Results Firstly, we evaluated OxPhos oxygen consumption and ATP production (n=6). Concerning the I-III-IV mitochondrial complexes pathway, SDS-MSCs consumed 57% less oxygen (p=0.004) and produced 64% less ATP compared to HD-MSCs (p=0.002). Accordingly, the analysis of the II-III-IV complexes pathway demonstrated that the oxygen consumption was reduced by 62% (p=0.002) and the ATP synthesis was 67% lower than HD-MSCs (p=0.002). Furthermore, the P/O ratio, index of OxPhos efficiency, was significantly reduced in SDS-MSCs in both the electron transport chain pathways (p=0.002 for both).
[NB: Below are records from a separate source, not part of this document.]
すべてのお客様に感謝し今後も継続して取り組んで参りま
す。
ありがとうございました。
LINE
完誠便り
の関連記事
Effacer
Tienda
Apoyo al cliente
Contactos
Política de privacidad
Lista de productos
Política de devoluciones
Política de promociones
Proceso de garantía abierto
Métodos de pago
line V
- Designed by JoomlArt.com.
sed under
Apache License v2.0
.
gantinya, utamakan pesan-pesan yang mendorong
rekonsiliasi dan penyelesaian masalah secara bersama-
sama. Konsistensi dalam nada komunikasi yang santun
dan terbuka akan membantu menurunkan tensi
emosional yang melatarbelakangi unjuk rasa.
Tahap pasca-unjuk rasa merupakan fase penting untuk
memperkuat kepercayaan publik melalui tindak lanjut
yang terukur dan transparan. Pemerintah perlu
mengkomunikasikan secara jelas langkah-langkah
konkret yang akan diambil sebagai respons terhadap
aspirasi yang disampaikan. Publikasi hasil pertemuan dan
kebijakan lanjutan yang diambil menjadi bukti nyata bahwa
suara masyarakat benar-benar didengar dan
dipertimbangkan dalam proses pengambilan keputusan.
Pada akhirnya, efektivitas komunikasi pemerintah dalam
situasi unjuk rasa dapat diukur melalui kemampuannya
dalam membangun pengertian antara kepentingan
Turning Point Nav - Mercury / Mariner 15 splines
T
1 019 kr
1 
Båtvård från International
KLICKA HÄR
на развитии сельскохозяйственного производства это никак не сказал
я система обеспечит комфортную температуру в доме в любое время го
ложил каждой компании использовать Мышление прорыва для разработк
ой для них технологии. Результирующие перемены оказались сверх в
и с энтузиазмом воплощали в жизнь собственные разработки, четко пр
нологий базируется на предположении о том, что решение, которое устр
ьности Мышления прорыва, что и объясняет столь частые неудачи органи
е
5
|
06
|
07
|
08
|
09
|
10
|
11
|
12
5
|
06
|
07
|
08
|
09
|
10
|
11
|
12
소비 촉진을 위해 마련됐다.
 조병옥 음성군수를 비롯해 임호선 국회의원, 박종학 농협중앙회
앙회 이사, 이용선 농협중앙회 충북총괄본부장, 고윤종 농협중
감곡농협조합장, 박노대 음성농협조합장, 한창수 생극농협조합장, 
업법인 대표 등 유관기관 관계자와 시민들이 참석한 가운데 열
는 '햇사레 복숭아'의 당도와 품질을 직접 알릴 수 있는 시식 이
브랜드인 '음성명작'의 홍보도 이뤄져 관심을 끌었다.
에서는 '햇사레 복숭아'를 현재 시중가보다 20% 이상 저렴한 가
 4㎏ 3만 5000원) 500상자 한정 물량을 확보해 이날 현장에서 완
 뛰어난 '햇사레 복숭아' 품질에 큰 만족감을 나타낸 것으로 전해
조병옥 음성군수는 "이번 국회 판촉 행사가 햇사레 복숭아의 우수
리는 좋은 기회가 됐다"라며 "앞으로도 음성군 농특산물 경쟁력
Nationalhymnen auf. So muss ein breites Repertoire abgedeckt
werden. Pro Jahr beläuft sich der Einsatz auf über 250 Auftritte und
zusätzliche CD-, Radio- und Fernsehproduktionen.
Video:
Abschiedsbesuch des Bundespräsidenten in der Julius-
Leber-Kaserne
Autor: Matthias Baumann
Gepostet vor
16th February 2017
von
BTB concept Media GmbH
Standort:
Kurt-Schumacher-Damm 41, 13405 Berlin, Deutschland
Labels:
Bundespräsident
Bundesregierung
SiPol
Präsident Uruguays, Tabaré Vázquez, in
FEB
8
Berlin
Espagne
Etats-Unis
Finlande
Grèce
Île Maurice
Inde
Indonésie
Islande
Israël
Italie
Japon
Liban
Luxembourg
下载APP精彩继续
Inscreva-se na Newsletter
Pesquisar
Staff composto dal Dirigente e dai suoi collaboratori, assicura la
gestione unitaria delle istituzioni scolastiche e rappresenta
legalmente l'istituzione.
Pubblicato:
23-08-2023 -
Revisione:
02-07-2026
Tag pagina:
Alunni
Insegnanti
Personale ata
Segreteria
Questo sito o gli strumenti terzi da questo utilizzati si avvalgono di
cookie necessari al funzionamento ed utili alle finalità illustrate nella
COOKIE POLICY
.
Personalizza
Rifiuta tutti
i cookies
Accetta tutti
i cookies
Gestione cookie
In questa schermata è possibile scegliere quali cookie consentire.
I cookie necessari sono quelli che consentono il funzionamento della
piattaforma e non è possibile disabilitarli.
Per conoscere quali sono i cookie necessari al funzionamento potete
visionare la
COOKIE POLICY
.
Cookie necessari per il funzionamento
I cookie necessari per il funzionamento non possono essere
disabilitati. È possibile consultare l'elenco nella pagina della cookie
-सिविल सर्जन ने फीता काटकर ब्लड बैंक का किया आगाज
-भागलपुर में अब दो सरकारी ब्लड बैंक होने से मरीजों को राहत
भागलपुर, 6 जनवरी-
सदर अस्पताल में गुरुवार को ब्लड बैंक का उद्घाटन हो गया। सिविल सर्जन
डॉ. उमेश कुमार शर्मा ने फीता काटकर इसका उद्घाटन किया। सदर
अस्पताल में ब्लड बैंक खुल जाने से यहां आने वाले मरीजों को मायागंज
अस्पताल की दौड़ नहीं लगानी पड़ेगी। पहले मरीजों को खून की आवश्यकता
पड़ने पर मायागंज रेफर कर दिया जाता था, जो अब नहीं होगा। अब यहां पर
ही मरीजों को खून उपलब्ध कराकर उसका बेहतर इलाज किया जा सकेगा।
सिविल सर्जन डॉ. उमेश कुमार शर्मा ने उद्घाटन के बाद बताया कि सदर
Therefore, we demonstrated that Complex IV activity was 61% lower in SDS- vs HD-MSCs (p=0.002), highlighting its role in the SDS OxPhos defect.

As for the energetic status, SDS-MSCs showed a low intracellular ATP/AMP ratio (mean=1.1, range=0.8-1.6 vs mean=3.6, range=3.1-4.0, in HDs; p=0.002) that was accompanied by 30% increase of LDH activity in SDS-MSCs (p=0.002), an expression of increased anaerobic glycolysis to compensate the mitochondrial defect.

The amount of ROS in SDS-MSCs was increased by 27% compared to HD-MSCs (n=5) and also the SDS-MSCs lipid peroxidation level was significantly higher over HDs (mean=12.7 µM of MDA/mg, range=10.5-14.1µM/mg vs mean=6.6µM/mg, range=5.9-7.4µM/mg; p=0.002).

Then we treated SDS-MSCs for 48h with NAC, a broad-range antioxidant (n=5), or with DMSO, which acts at very low concentrations as scavenger, specifically on lipid peroxidation products (n=6).

Interestingly, NAC and DMSO stimulated SDS-MSCs increased by 75% the oxygen consumption and by 70% the ATP synthesis in both the electron transport chain pathways, thus resulting in levels comparable to HD-MSCs. The SDS OxPhos restoration was respectively associated to a 53% and 60% increase of Complex IV activity after NAC and DMSO stimulation (p<0.0001 for both). Moreover, antioxidants corrected the SDS energetic defect by restoring ATP/AMP ratio and LDH activity to the levels of HDs. Importantly, SDS-MSCs lipid peroxidation level was drastically reduced after NAC and DMSO treatments (mean=12.7µM/mg, range=10.5-14.1µM/mg vs NAC mean=5.1µM/mg, range=4.3-5.4µM/mg and DMSO mean=6.2µM/mg, range=5.8-6.5µM/mg; p<0.0001 for both).

Finally, we approached SDS-MSCs angiogenic defect and showed that SDS-MSCs defective capability to recreate a defined capillary-like network under angiogenic stimuli was completely restored after antioxidant stimulations (n≥5). As shown by ImageJ Angiogenesis Analyzer, several angiogenic elements, including branches and segments, were significantly increased in NAC and DMSO stimulated SDS-MSCs that become comparable to HD-MSCs.

Conclusions We demonstrated that the altered OxPhos metabolism of SDS-MSCs significantly contributes to their angiogenic defect and, importantly, that antioxidants restored the metabolic alterations and the angiogenic potential in SDS-MSCs, paving the way for new therapeutic strategies.